Par 13 janvier 2009Non classé

Petite synthèse d’une dégustation à la redécouverte des Pinots Noirs d’Alsace. Avec des pièges, une révélation et quelques déceptions : Crémant de Bourgogne Blanc de Noirs 2002, Bailly-Lapierre ; Pinot Noir Tradition 2005, Domaine Léon Boesch ; Spätburgunder trocken Britzinger Rosenberg « St Jacobus » 2004, Weingenossenschaft Müllheim-Britzingen, Marktgräflerland ; Pinot Noir Cuvée Frédéric 2005, Domaine Becht ; Pinot Noir « Grand H » 2002, Domaine Albert Mann ; Pinot Noir Burlenberg 2001, Domaine Marcel Deiss.


On dit souvent, même en Alsace, que le Pinot Noir est un vin de soif, sans prétention. Voici sans doute la motivation de cette dégustation organisée par mon père et moi pour des amis de la famille… Au cours de cette soirée, je n’ai malheureusement pas pris de notes, mais ne vous inquiétez, ma mémoire sensorielle va tenter de vous retranscrire le meilleur (et le pire) de cette dégustation.

Alors pour débuter, rien de mieux qu’un vin effervescent pour se faire la bouche. Afin de se lancer pleinement dans le thème, j’ai idée d’ouvrir un Crémant de Bourgogne Blanc de Noirs 2002 des Caves Bailly-Lapierre. D’emblée, il me vient le souvenir de notre visite dans ces immenses galeries calcaires du Chablisien dans lesquelles nous avons pénétré en voiture.
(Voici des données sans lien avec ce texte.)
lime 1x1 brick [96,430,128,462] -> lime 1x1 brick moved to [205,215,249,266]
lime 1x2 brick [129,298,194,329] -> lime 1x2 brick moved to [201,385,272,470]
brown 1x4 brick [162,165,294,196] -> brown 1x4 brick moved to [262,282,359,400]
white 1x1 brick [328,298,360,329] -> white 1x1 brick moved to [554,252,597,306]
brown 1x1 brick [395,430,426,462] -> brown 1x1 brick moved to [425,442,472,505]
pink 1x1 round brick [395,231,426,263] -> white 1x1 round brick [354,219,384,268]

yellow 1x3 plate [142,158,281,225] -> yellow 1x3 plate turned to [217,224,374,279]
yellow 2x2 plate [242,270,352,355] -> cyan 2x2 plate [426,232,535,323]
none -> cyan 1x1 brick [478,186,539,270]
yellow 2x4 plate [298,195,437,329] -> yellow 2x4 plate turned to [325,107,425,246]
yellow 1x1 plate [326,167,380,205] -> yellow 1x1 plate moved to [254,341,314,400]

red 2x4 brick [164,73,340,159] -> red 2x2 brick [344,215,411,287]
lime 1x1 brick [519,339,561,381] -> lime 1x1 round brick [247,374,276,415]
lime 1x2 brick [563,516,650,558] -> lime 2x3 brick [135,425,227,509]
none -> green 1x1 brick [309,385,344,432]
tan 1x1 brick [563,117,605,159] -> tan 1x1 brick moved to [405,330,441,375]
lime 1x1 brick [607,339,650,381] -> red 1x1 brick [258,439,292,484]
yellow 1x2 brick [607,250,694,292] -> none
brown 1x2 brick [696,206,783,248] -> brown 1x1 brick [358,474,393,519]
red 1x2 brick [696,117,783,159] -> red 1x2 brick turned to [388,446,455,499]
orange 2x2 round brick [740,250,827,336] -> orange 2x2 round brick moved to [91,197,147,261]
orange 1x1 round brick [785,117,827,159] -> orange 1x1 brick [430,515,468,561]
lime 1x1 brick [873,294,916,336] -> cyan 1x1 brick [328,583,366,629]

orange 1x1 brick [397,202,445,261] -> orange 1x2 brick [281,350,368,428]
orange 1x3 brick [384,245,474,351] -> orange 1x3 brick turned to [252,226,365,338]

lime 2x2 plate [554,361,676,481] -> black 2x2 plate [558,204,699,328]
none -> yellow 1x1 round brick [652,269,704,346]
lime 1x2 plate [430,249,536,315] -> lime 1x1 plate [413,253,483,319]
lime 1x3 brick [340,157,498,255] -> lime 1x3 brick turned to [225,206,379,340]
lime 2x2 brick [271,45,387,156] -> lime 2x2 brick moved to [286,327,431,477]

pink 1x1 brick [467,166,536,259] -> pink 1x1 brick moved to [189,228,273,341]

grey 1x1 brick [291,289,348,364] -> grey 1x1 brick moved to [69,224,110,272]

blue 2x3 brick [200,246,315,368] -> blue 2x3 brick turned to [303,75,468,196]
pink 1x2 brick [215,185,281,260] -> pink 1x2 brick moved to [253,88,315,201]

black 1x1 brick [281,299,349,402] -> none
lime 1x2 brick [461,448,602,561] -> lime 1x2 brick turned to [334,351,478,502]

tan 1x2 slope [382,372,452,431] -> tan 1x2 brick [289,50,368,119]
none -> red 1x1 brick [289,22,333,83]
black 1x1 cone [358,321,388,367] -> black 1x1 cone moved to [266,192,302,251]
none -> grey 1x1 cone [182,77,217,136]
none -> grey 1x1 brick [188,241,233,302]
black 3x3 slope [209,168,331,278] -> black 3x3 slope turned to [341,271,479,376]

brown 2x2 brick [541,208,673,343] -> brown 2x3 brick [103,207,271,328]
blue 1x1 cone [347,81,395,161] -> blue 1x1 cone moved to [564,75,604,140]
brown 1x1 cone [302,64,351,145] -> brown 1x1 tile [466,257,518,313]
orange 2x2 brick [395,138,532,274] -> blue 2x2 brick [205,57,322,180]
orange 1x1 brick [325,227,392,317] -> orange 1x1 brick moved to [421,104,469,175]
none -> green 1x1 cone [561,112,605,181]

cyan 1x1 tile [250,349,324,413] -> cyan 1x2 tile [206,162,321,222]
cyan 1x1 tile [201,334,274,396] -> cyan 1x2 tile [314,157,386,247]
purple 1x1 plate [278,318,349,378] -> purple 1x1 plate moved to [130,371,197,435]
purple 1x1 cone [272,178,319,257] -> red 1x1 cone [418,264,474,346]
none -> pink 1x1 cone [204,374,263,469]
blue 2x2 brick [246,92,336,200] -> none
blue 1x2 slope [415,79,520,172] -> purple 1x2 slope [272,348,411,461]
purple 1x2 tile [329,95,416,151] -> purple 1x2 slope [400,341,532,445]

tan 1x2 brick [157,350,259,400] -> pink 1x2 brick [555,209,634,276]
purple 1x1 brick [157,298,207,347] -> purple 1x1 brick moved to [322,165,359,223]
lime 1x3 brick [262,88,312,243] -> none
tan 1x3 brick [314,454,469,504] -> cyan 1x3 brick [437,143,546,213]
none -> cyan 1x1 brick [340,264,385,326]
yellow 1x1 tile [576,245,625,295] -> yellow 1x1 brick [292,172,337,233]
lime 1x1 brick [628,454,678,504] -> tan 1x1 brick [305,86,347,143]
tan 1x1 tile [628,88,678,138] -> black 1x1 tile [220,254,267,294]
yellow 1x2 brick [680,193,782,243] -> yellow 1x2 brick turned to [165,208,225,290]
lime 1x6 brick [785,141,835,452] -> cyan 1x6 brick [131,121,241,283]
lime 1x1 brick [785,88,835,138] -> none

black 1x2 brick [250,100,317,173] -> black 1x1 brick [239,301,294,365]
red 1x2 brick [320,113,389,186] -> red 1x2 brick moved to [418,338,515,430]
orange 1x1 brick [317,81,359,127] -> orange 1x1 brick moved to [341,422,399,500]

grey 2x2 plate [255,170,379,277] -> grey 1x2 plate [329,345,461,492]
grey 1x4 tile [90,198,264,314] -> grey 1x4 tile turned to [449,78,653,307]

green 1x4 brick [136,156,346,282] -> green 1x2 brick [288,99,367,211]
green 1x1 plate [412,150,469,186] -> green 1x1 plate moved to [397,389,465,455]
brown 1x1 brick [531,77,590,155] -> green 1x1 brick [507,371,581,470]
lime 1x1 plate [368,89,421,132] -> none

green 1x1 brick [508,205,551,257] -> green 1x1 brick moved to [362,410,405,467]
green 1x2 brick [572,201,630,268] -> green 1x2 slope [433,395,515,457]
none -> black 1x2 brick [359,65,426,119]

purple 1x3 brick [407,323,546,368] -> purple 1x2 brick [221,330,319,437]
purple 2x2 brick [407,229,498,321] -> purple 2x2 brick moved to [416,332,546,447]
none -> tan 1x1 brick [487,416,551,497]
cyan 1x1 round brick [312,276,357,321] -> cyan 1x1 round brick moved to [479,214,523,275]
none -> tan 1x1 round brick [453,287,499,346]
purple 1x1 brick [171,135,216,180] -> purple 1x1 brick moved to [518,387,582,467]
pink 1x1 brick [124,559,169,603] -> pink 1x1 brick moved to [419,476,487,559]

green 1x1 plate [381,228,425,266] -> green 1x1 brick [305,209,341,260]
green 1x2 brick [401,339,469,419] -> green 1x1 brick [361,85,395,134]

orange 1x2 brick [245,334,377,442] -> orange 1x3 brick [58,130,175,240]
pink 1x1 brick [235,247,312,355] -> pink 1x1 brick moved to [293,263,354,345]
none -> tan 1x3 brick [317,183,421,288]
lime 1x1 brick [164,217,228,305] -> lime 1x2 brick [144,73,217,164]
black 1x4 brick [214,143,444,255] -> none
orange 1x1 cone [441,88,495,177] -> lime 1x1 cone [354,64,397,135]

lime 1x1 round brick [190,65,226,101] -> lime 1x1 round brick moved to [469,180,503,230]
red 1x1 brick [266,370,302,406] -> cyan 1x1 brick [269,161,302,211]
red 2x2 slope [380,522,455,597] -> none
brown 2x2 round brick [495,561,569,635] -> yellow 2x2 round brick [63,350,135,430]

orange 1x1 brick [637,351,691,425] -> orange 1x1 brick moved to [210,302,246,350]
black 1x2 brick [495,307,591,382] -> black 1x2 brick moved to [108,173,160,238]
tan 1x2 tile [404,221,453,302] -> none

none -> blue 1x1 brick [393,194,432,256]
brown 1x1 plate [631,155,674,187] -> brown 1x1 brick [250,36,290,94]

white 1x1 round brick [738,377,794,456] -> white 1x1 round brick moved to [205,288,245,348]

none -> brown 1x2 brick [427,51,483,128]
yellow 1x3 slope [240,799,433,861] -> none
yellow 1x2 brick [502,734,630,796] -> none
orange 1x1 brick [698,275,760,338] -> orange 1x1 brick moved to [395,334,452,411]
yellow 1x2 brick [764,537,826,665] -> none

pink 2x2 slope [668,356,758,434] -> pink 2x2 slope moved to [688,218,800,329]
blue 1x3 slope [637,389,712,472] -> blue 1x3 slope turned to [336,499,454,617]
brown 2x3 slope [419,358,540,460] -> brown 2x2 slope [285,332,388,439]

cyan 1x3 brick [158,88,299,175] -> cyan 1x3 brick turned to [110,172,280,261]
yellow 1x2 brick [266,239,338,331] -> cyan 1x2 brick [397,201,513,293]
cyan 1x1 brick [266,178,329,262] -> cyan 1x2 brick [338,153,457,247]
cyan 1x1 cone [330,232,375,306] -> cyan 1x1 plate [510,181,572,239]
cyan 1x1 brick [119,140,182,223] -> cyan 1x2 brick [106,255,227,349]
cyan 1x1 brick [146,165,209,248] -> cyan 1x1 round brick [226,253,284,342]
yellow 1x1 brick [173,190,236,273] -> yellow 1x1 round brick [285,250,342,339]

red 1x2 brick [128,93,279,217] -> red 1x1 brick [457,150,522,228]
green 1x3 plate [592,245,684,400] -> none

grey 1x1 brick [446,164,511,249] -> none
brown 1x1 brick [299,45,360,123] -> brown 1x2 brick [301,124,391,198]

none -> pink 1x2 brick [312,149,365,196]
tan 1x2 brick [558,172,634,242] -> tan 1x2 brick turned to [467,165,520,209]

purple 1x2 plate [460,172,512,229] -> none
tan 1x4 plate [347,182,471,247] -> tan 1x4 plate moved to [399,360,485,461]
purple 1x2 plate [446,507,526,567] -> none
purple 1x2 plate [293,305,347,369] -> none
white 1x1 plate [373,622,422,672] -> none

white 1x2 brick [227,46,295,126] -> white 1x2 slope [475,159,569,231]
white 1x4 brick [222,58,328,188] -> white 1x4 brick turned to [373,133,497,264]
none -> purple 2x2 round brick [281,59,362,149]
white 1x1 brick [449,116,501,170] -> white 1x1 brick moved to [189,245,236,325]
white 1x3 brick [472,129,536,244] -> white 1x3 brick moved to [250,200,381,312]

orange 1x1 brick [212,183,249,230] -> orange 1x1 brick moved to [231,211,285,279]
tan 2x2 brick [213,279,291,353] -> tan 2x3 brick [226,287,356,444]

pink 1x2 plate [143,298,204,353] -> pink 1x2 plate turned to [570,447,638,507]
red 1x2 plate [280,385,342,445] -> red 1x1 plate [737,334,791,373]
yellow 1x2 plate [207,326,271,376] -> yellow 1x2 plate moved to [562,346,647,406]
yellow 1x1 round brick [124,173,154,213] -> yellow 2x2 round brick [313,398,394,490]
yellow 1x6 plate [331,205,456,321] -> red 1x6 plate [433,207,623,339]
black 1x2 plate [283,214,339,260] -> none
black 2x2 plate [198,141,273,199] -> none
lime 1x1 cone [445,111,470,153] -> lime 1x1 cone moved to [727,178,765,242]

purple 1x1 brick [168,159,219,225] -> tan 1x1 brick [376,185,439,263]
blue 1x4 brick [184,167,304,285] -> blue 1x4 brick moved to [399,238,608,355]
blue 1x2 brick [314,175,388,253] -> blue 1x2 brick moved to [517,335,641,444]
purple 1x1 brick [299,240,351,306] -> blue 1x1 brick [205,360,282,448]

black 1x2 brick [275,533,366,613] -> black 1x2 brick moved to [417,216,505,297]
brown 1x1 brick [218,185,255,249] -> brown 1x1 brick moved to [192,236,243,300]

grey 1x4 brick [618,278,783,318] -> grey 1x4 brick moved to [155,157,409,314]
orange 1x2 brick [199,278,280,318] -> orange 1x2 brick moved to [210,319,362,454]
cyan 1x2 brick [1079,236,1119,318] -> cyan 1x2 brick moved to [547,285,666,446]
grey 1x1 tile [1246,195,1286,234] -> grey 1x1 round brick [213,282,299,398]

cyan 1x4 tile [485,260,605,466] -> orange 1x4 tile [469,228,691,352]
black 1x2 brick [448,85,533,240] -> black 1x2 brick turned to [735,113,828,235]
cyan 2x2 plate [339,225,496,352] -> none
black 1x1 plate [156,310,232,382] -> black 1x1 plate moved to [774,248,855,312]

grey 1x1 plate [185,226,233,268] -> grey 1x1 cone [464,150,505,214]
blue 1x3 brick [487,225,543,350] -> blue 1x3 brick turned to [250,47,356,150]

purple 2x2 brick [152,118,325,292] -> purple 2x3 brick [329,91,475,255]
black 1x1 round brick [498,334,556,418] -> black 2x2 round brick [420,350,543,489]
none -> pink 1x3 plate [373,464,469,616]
Ces caves offrent des vins qui ont excellente réputation, comme par exemple ce Blanc de Noirs millésimé de caractère. La qualité des raisins du millésime se retrouve en bouteille avec une bulle active, un bel équilibre et une grande élégance. Belle jeunesse pour ce vin rafraîchissant qui joue parfaitement son rôle d’apéritif et se révèle très bien sur de la charcuterie comme le jambon de Parme ou le saucisson.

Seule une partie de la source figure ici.